Runx2 and Fgfr2 expression and BrdU labeling in the calvaria and mandible of wild-type, Sp7^−/−, and Runx2^−/− mice (A–U) Frontal sections of wild-type (A,D,G,J,M,P,S) and Sp7^−/− (B,E,H,K,N,Q,T), and Runx2^−/− (C,F,I,L,O,R,U) mice at E18.5 were reacted with the anti-Runx2 antibody (A–F,M–O) and anti-Fgfr2 antibody (G–I,P–R) or subjected to BrdU labeling (J–L,S–U). The boxed regions in A are magnified in D and M, the boxed regions in B are magnified in E and N, and the boxed regions in C are magnified in F and O. The boxed regions in (D–F) and (M–O) are magnified in (D’–F’) and (M’–O’), respectively. The similar regions of (D’–F’) are shown in (G–I) and (J–L), and those of (M’–O’) are shown in (P–R) and (S–U). Brackets in (D’–L) indicate the layers of osteoblastic cells or osteoblast progenitors in the calvarial region, short arrows in (G–I) indicate muscle fibers, arrowheads in (G–I) and (P–R) indicate chondrocytes, and long arrows in R indicate neurons. Bars: 500 μm (A–C), 100 μm (D–F,M–O), 20 μm (D’-L, M’–U). (V) Real-time RT-PCR analysis. RNA was extracted from the calvariae of wild-type, Sp7^−/−, and Runx2^−/− mice at E18.5. The values in wild-type mice were set as 1, and relative levels are shown. Data are the mean ± SE of 4–5 mice. *vs. wild-type mice. *p < 0.05, **^,††p < 0.01. (W) Western blot analysis. Protein was extracted from the calvariae of wild-type, Sp7^+/−, and Sp7^−/− mice at E18.5. β-actin was used as an internal control. (X) Quantification of Western blot bands.

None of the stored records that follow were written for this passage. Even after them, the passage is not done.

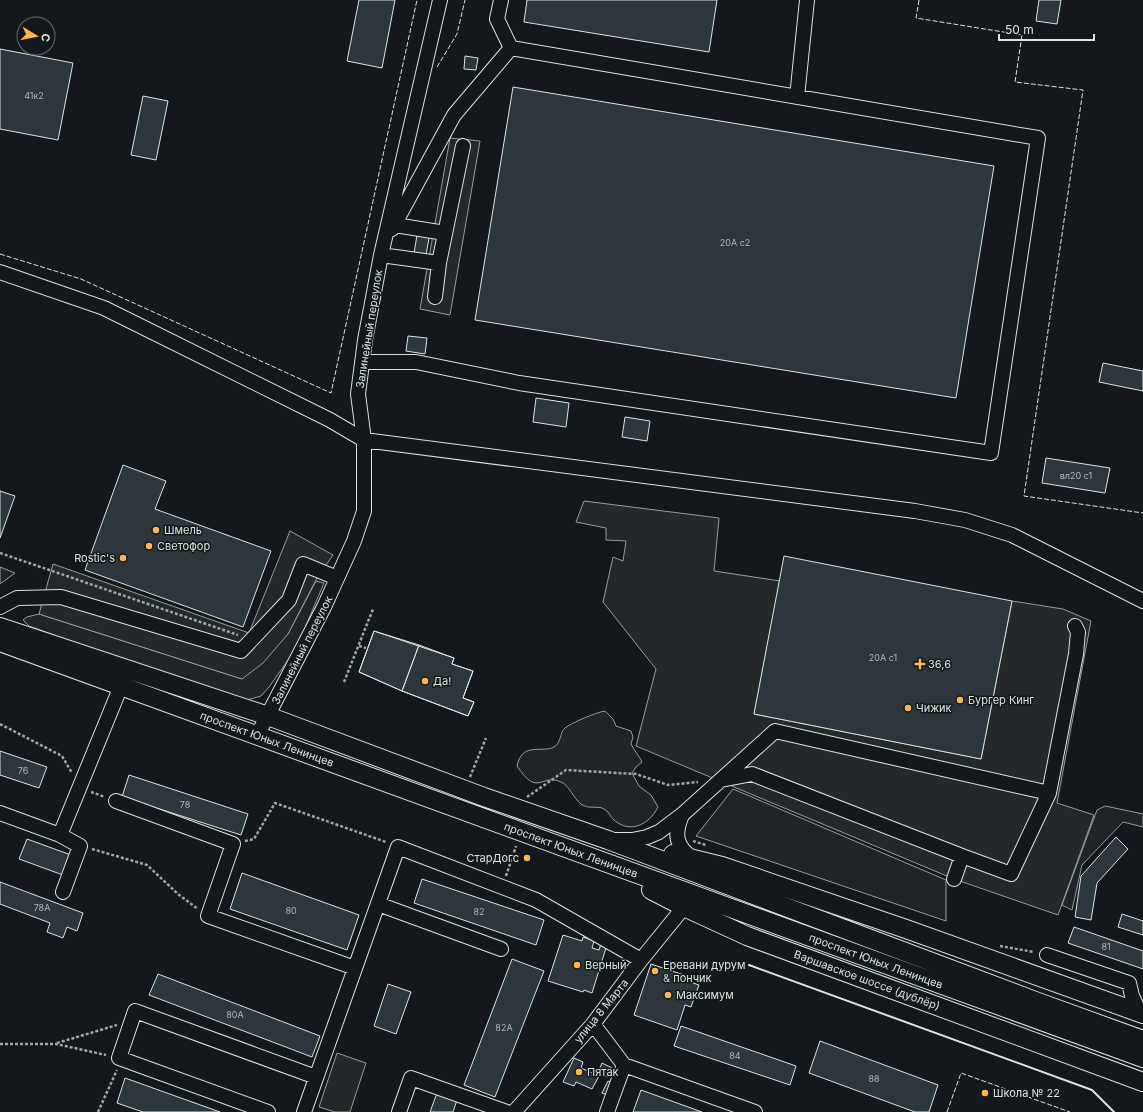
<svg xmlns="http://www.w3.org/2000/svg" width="1143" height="1112" font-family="Inter,sans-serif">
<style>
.green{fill:#202428;stroke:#939e99}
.parking{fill:#24282b;stroke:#939e99}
.building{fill:#2c363c;stroke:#d8e6dc}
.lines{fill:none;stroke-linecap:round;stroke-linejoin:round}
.minor-casing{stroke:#d8e6dc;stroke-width:16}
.major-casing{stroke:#d8e6dc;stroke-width:20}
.path{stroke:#9da8a2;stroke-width:2.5;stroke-dasharray:3 2;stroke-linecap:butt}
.minor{stroke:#14181c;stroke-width:14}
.major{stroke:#14181c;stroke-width:18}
.fence{stroke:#d8e6dc;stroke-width:1;stroke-dasharray:5 2;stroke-linecap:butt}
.wall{stroke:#d8e6dc;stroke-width:2}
.poi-dot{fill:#ffb74d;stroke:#14181c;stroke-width:1.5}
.labels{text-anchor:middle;stroke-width:3;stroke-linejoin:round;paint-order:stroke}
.number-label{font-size:9px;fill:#adbab4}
.street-label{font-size:11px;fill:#d8e6dc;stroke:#14181c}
.poi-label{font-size:11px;fill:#d8e6dc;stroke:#14181c;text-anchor:start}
</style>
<rect width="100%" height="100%" fill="#14181c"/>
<!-- green -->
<path class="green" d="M0 567 15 573 0 584Z
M316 581 324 583 296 649 269 687 261 696 240 702 29 626 23 620 27 617 39 614 242 679 288 634Z
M605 711 613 719 616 726 631 731 633 737 631 744C634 751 639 755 642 762L636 767 632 773 639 786 651 795 658 807C649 825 630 834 614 820 610 817 609 811 604 809 598 805 589 810 581 804 573 798 570 786 561 782 541 773 538 798 517 766 522 743 538 752 552 748 562 744 559 733 565 728 571 723 597 712 605 711Z
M733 789 946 880V921L696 836Z
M1105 806 1143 814V827L1123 822 1082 865 1072 910 1062 905 1097 810Z"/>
<!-- parking -->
<path class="parking" d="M450 138 480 141 450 315 420 309Z
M584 501 719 518 714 571 780 581 754 714 981 759 1012 601 1063 609 1091 621 1057 803 1094 815 1058 915 954 879 636 746 656 669 603 602 613 557 623 561 626 541 606 540V528L576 522Z
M290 531 333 555 317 578 288 634 263 663 242 679 39 614 53 564 249 633Z
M337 1053 366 1063 350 1112H335L319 1107Z"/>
<!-- building -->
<path class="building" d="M359 0H395L382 68 347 61Z
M527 0H717L709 52 524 22Z
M1039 0H1061L1057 24 1036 21Z
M0 49 73 63 58 140 0 129Z
M465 56 478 58 476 70 464 69Z
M513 87 994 166 956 398 475 320Z
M143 96 168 101 156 160 131 155Z
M417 235 429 238 426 255 414 253Z
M408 336 427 338 425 354 406 351Z
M1103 363 1143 371V391L1099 382Z
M536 398 569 403 566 427 533 422Z
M625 417 650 421 647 441 622 437Z
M1046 458 1110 468 1105 493 1042 483Z
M123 465 166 481 155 509 271 551 243 627 85 570Z
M0 491 15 496 0 538Z
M784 556 1012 601 981 759 754 714Z
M374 631 419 645 402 691 359 672Z
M374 631 454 658 452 664 473 671 463 698 474 702 468 716 402 691 359 672Z
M419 645 454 658 452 664 473 671 463 698 474 702 468 716 402 691Z
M0 751 47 767 39 788 0 775Z
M129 775 248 814 241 835 122 797Z
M1116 837 1128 849 1097 883 1091 920 1075 917 1081 876Z
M27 839 71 855 63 875 19 859Z
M242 873 359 915 347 950 230 909Z
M422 879 544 920 536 945 414 903Z
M0 882 83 913 77 931 67 927 63 938 47 932 50 923 0 904Z
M1122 914 1143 921V935L1118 927Z
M1074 927 1143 951V969L1068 943Z
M563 935 582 941 583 937 594 941 592 948 599 950 601 944 606 948 592 993 584 990 583 992 548 981Z
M512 959 544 971 495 1097 464 1085Z
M651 964 684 975 682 979 699 985 691 1007 685 1005 677 1030 634 1015Z
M158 974 320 1036 312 1057 149 995Z
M388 984 411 992 396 1034 374 1026Z
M681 1026 796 1066 790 1085 674 1046Z
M820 1041 938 1085 929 1112H915L809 1073Z
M574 1058 583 1062 581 1068 599 1076 592 1089 576 1082 574 1086 563 1082Z
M602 1063 612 1068 608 1077 598 1073Z
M125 1078 220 1112H143L117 1103Z
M608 1081 613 1083 607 1095 602 1093Z
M641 1090 702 1112H633Z
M437 1093 457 1100 453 1112H430Z"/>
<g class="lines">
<defs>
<path id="minor" d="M501 0 497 19 511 48
M797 97 807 0
M395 225 445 233
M392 229 454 115 511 48
M381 255 439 263
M0 272 104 308 330 420 364 440 915 511 965 520 1012 535 1143 601
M435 297 439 263 463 146
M362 362H416L519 383 991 453 1038 138 511 48
M0 607 17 598 61 597 241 651 289 600 303 564 337 578
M257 736 324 607 354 541 364 511V440L358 394 365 340 381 255 440 0
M721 780 752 774 962 856 954 879
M116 801 233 844 208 916 355 968
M0 813 60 835 121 686
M682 815C674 834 675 847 694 859
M60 835 80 846 63 892
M615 840H632L647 837 659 832 684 813 775 731 1049 793
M962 856 1011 874 1049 793 1076 654 1078 632 1075 626
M378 904 501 949
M1047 955 1129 983 1132 996 1140 1013
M593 1024 624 1065 755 1112
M268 1112 119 1058 135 1011 316 1077
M304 1112 398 847 536 900 641 960
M399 1112 411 1078 507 1112
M514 1112 593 1024 641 960 684 907
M607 1112 624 1065"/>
<path id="major" d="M0 627 268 716 484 797 608 840 1038 1002 1143 1040
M0 642 1143 1058
M673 854 722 866 906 929 1143 1014
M651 890 684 907 747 936 1143 1082"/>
</defs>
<!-- minor casing -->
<use href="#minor" class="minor-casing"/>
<!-- major casing -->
<use href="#major" class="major-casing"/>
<!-- path -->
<path class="path" d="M0 553 238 635
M359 646 366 648
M344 682 373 609
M0 724 62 756 72 773
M470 777 486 738
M91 792 105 797
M527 797 566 770 636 774 668 785 698 782
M245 841 254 839 275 803 386 842
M693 841 706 845
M92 849 147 865 178 894 198 909
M506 876 516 846
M1000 946 1034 952
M57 1043 117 1025
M0 1044H56L106 1055
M98 1112 117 1070"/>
<!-- minor -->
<use href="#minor" class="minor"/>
<!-- major -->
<use href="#major" class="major"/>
<!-- fence -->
<path class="fence" d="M919 0 916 18 1022 35 1015 82 1083 90 1024 496 1143 513
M437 67 457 34 465 0
M0 254 81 279 331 393 417 0
M947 1112 961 1073 1070 1112"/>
<!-- wall -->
<path class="wall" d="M749 965 1092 1090 1114 1112"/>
</g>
<!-- markers -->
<g class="poi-dot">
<circle cx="156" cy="530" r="4"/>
<circle cx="149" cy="546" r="4"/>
<circle cx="123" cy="558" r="4"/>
<path d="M918 658h4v4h4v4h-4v4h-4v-4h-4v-4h4z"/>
<circle cx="425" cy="681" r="4"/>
<circle cx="960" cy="700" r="4"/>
<circle cx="908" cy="708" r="4"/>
<circle cx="527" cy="858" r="4"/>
<circle cx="577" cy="965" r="4"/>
<circle cx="655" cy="971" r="4"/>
<circle cx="668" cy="995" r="4"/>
<circle cx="579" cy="1072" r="4"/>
<circle cx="985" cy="1093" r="4"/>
</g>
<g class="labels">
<!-- number labels -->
<g class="number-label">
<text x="34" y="99">41к2</text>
<text x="735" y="246">20А с2</text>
<text x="1076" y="479">вл20 с1</text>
<text x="883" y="661">20А с1</text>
<text x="23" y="774">76</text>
<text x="185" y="808">78</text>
<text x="42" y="911">78А</text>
<text x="291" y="914">80</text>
<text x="479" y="915">82</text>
<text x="1106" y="950">81</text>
<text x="235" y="1018">80А</text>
<text x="504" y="1031">82А</text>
<text x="735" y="1059">84</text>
<text x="874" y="1082">88</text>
</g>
<!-- street labels -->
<g class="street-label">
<text transform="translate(369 329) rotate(-81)" y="4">Залинейный переулок</text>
<text transform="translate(302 650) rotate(-63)" y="4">Залинейный переулок</text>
<text transform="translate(267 739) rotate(20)" y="4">проспект Юных Ленинцев</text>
<text transform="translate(571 850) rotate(20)" y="4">проспект Юных Ленинцев</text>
<text transform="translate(876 961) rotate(20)" y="4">проспект Юных Ленинцев</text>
<text transform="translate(867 980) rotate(20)" y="4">Варшавское шоссе (дублёр)</text>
<text transform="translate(601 1011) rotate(-51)" y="4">улица 8 Марта</text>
</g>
<!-- poi labels -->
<g class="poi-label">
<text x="164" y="534">Шмель</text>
<text x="157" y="550">Светофор</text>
<text x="115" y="562" text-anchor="end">Rostic's</text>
<text x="928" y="668">36,6</text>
<text x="433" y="685">Да!</text>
<text x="968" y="704">Бургер Кинг</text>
<text x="916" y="712">Чижик</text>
<text x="519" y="862" text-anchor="end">СтарДогс</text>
<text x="585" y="969">Верный</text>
<text x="663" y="969">Еревани дурум<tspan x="663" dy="13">&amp; пончик</tspan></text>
<text x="676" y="999">Максимум</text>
<text x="587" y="1076">Пятак</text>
<text x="993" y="1097">Школа № 22</text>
</g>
</g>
<!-- north arrow -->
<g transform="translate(36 36) rotate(100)"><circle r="19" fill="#14181c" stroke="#626a69"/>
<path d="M0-3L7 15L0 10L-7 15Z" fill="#ffb74d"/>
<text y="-6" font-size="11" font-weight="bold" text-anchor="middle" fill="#d8e6dc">С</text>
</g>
<!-- scale -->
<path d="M999 34v6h95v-6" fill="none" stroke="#d8e6dc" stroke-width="2"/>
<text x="1005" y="34" font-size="12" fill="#d8e6dc" stroke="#14181c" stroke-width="3" paint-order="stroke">50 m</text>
</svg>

The normalized values of Runx2 protein bands in wild-type mice were set as 1, and the relative levels in Sp7^−/− embryos are shown. Data are the mean ± SE of 3 bands. (Y and Z) BrdU-positive osteoblastic cells and osteoblast progenitors in calvariae (Y) and mandibles (Z) were counted and shown as a percentage of the number of osteoblastic cells and osteoblast progenitors. n = 6. **^,††p < 0.01.